Database Dumps

Partners who choose to give us copies of their data typically dump their entire databases and give it to us. We can deal with dumps from almost any database. Here we provide directions on how to dump databases in some of the most common systems.

PostgreSQL

There are at least two ways to dump a Postgres database:

  1. Linux Command Line
    Replace [brackets] with the appropriate values. -Fc uses Postgres’ compressed format:
    pg_dump -h [server] -U [user] -d [database] -Fc 1> [database dump filename] 2> [error log filename]
  2. pgAdmin
    Right click on your database and choose the “backup” option:
    pgAdmin database dump

SQL Server

  • In SQL Server Management Studio, right click on the database you’d like to dump
  • Choose tasks -> backup

Oracle

  1. Extract the number of rows and columns in your database so we can make sure all the data loads correctly on our side. We provided a script here.
  2. The database administrator logs into the database using the interactive command line mode.
  3. The DBA creates a directory object:
    CREATE DIRECTORY dpump_dir1 AS ‘[directory on disk]’;
    An example of [directory on disk] is /mnt/data/. Oracle needs read and write permissions on that directory.
  4. Grant the database user read and write access to the directory created in step 2:
    GRANT READ,WRITE ON DIRECTORY dpump_dir1 TO [database user];
  5. Run the following command, where [database user] is the same as in step 3:
    expdp [database user]/[password] full=Y DIRECTORY=dpump_dir1 dumpfile=[dump filename] logfile=[log filename]

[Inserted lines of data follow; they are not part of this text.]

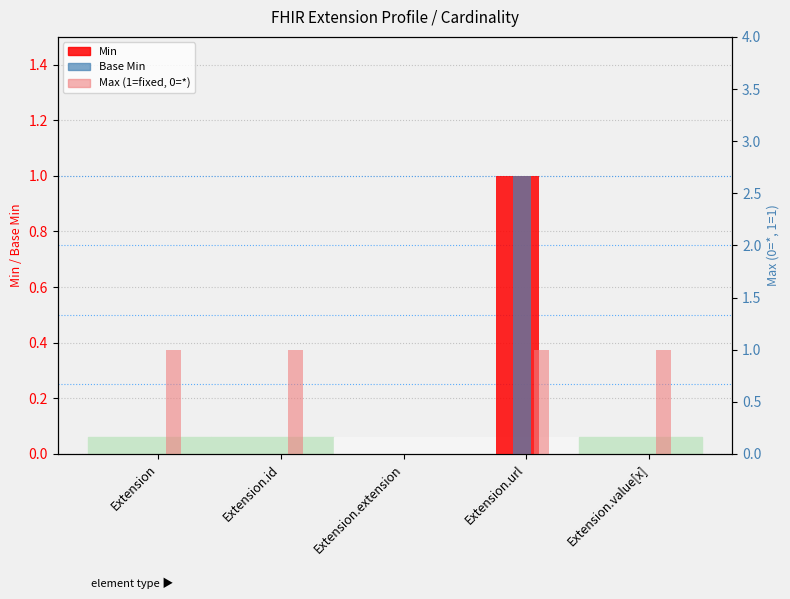

Which has a higher value, Extension.url or Extension.id?

Extension.url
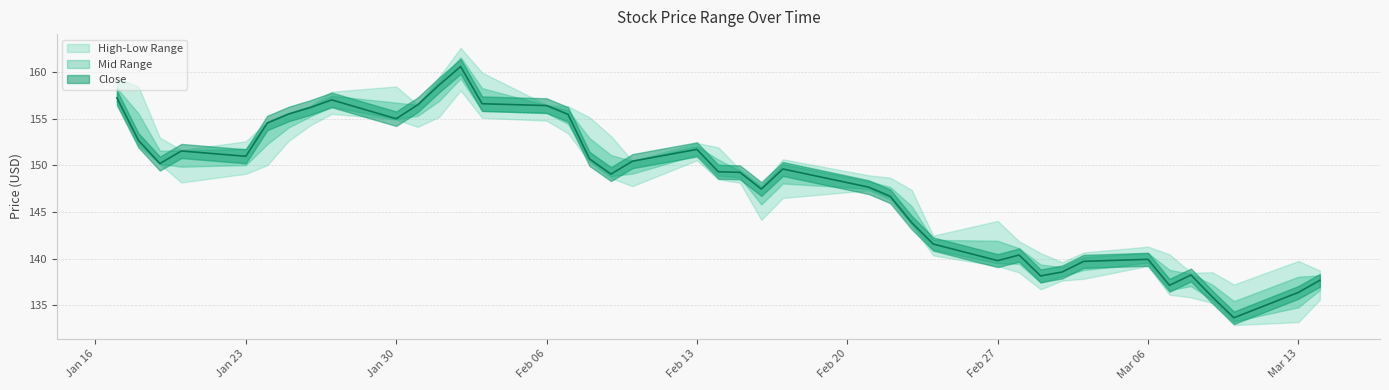

What is the sum of all Low values?

5854.0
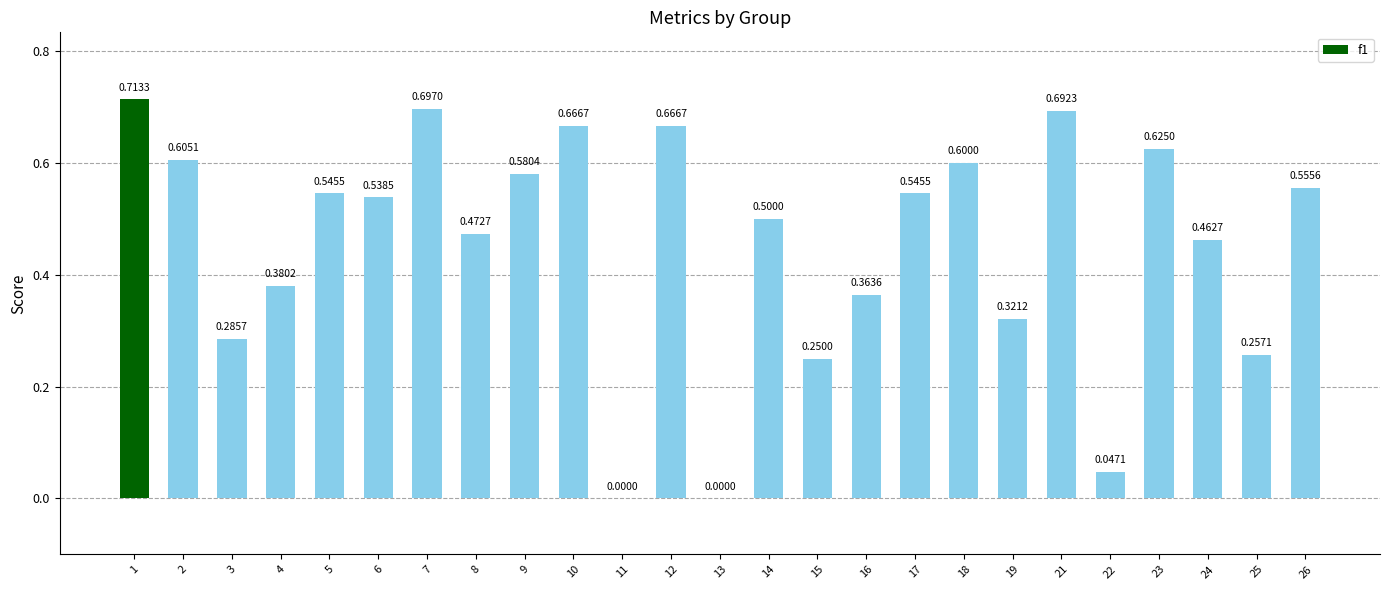

Between 24 and 18, which is larger?

18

Direct Access to Your System

Some partners prefer we do our work on their systems. From the partner’s perspective, this may have significant benefits: The partner retains control of the data, and it is easier to deploy our work at the end of the project.

Partners who choose this approach need to provide us with the computational resources necessary to handle our machine-learning pipeline. While your project’s needs may vary, we often use 128 cores, 1+TB of RAM, and a TB of disk space for short-run projects (e.g. three-month projects at DSSG). But the more computational resources you give access to, the faster we can build good models. We can do reasonably well with fewer cores and less RAM (e.g. 32/256), but it will generally take longer, which may affect our timeline.

We use all free software, including the following:

  • Linux command-line tools (e.g. bash)
  • Python (numpy, pandas, scipy, scikit-learn at a minimum)
  • Postgres. We can use other database systems, but it will slow the work because we won’t be able to re-use our standard code base (e.g. triage).